● **Your assignment**: In the listing that follows, the range to quote begins at the line that has "focal_35mm: 76" and ends after the line that has "f_number: 3.3"; quote it verbatim and add nothing.

● **Information**:
- - -

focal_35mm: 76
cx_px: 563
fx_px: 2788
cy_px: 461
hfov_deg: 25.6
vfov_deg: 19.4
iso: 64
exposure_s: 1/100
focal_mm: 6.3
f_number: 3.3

- - -

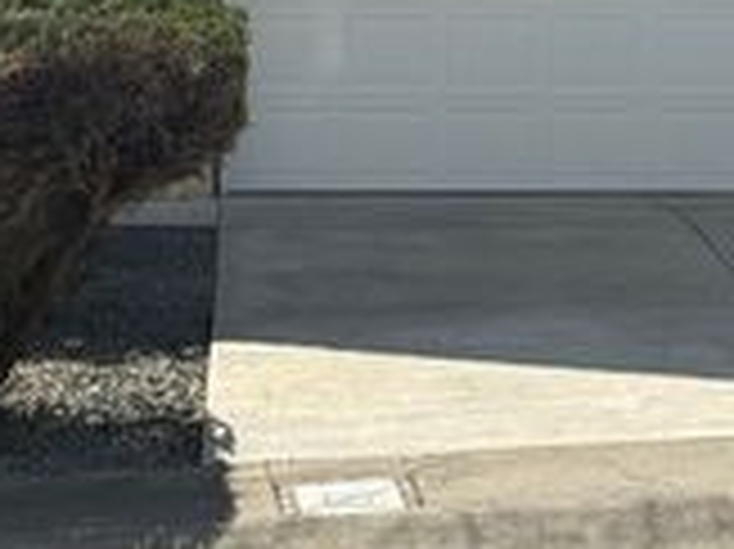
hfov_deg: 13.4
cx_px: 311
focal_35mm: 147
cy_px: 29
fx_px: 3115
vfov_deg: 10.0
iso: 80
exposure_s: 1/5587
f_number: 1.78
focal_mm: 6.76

- - -

● **Your response**:
focal_35mm: 76
cx_px: 563
fx_px: 2788
cy_px: 461
hfov_deg: 25.6
vfov_deg: 19.4
iso: 64
exposure_s: 1/100
focal_mm: 6.3
f_number: 3.3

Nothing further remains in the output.